The brands building DeepSeek visibility now are establishing the kind of positioning that’s significantly harder to displace later. Get started with Topify to see where your brand stands across DeepSeek, ChatGPT, Gemini, and Perplexity, before your competitors do.
FAQ
Q: Does DeepSeek V4 use the same ranking signals as ChatGPT?
A: No. While both systems draw on web-based training data, DeepSeek V4 places a significantly higher premium on technical accuracy and STEM-focused sources. Its Engram memory architecture prioritizes structured, machine-legible data, making Schema Markup more important for DeepSeek than for ChatGPT. The two models also weight sources differently: DeepSeek favors narrow authority sources like GitHub repositories and technical documentation, while ChatGPT leans on mainstream, high-authority generalist sites.
Q: How do I start tracking my brand’s visibility on DeepSeek V4?

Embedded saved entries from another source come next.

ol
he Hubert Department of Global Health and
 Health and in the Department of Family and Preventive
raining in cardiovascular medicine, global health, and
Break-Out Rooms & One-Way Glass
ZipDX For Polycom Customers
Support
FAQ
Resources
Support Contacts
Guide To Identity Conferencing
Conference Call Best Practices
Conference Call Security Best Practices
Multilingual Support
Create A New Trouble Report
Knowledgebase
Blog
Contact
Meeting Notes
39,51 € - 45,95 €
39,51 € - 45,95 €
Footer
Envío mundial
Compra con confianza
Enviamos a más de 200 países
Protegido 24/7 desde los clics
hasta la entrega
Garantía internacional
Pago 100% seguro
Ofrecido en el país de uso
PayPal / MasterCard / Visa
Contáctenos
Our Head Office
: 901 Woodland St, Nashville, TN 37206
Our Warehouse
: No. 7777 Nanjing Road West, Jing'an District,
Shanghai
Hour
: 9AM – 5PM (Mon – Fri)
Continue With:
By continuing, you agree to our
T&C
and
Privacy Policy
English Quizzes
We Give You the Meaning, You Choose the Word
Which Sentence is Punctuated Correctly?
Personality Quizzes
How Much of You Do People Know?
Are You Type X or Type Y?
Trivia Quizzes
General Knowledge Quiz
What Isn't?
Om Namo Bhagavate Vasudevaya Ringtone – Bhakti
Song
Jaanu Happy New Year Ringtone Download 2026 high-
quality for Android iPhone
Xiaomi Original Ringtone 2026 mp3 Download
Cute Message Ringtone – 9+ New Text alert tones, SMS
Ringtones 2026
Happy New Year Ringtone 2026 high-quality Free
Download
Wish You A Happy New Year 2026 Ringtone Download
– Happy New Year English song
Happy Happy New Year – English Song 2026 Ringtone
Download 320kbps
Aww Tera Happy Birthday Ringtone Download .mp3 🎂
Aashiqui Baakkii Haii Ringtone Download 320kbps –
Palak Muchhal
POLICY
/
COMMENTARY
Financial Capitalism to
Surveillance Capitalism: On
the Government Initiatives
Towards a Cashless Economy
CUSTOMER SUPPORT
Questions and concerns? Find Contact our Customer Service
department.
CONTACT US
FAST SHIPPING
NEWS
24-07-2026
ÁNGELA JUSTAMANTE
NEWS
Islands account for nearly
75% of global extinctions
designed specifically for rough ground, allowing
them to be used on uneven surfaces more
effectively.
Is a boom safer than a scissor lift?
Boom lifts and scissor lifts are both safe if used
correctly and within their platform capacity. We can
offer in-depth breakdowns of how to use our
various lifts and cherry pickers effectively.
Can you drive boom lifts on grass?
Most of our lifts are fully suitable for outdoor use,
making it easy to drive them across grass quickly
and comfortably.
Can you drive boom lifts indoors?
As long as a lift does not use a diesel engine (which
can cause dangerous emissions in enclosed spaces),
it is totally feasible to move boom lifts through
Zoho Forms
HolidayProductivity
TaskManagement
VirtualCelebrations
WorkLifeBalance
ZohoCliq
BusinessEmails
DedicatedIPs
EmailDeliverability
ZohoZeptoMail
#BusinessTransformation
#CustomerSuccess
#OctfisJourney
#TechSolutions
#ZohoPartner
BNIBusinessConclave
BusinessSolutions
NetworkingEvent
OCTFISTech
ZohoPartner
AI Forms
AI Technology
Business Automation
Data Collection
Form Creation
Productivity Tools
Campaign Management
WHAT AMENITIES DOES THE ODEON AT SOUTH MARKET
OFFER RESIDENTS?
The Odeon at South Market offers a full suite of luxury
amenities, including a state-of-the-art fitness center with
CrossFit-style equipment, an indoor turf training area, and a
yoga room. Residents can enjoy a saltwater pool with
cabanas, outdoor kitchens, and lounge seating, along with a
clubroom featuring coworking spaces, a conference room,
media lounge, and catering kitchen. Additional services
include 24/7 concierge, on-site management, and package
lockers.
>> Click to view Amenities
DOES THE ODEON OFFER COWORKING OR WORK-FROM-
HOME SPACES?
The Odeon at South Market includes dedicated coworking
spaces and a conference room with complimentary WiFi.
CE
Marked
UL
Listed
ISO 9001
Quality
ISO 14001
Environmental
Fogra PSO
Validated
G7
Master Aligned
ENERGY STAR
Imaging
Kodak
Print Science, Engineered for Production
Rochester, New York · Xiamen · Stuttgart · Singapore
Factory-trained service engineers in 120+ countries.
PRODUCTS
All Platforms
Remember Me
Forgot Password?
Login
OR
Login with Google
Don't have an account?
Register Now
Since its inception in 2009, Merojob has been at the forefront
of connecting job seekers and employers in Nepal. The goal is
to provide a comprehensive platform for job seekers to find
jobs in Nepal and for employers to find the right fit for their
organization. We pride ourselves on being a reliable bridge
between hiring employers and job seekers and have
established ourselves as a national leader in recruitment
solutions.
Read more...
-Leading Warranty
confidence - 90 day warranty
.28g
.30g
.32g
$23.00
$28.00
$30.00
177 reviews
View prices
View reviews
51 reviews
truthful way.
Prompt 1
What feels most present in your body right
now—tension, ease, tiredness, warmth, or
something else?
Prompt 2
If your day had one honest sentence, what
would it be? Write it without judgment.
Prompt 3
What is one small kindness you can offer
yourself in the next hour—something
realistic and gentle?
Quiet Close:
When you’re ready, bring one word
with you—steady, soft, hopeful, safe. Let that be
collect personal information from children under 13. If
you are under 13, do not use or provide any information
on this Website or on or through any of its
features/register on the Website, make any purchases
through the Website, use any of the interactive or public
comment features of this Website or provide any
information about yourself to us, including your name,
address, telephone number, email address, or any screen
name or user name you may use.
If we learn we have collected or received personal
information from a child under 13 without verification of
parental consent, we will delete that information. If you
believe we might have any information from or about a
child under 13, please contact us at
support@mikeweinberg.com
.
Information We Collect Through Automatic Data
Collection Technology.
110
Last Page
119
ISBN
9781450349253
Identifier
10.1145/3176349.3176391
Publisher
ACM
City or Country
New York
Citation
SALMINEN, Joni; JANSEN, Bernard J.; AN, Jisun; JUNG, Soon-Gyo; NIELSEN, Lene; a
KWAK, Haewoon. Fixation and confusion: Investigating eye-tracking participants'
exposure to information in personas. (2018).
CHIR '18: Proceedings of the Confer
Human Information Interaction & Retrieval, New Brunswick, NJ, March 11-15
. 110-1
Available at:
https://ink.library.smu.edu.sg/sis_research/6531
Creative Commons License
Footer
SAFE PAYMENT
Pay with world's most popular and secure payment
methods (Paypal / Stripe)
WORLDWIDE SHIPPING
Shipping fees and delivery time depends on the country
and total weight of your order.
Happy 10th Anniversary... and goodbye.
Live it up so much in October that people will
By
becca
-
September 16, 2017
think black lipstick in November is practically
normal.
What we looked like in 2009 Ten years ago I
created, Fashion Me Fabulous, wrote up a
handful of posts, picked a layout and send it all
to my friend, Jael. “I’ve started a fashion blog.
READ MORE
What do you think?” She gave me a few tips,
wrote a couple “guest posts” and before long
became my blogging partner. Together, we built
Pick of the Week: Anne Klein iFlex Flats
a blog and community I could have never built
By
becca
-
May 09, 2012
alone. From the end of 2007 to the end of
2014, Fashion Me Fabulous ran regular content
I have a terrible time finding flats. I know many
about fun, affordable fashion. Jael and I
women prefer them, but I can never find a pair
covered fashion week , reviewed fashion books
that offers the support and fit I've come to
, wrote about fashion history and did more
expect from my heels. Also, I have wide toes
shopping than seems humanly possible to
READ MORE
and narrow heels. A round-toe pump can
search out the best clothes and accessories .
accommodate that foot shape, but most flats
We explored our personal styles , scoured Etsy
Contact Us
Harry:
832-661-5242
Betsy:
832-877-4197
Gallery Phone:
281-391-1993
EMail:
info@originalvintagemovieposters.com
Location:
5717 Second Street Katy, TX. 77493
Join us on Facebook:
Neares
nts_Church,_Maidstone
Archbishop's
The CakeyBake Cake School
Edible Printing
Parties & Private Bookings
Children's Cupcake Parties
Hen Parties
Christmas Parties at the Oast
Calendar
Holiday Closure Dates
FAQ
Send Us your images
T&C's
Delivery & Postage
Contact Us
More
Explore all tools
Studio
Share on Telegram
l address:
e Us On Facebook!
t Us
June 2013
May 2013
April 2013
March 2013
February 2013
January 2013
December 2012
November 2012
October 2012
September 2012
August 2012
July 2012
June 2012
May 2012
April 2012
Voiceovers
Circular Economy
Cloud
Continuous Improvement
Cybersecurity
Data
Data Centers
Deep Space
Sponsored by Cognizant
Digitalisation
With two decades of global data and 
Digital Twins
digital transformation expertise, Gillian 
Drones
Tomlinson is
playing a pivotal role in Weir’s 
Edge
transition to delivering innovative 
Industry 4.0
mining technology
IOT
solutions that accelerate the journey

A: The most practical starting point is to manually run 20 to 30 high-intent category prompts on chat.deepseek.com and document how often your brand appears versus competitors. For systematic tracking, GEO platforms like Topify query models at scale to generate Visibility Rate, Sentiment Score, and Position data across DeepSeek and other major AI platforms.
Q: Is DeepSeek V4 available globally?
A: Yes. DeepSeek V4 is available globally via its official API and web interface, with open-source weights available on Hugging Face for local deployment. Enterprises in regulated sectors, including healthcare and defense, often prefer on-premises self-hosting to meet data residency and compliance requirements.
Q: How often does DeepSeek update its model recommendations?
A: Major versions follow roughly an annual release cycle, but the underlying endpoints receive frequent minor updates. Brand mentions typically reflect content changes within 2 to 4 weeks as the model ingests fresh web signals and fine-tuning data. This makes early and consistent visibility-building more effective than periodic content bursts.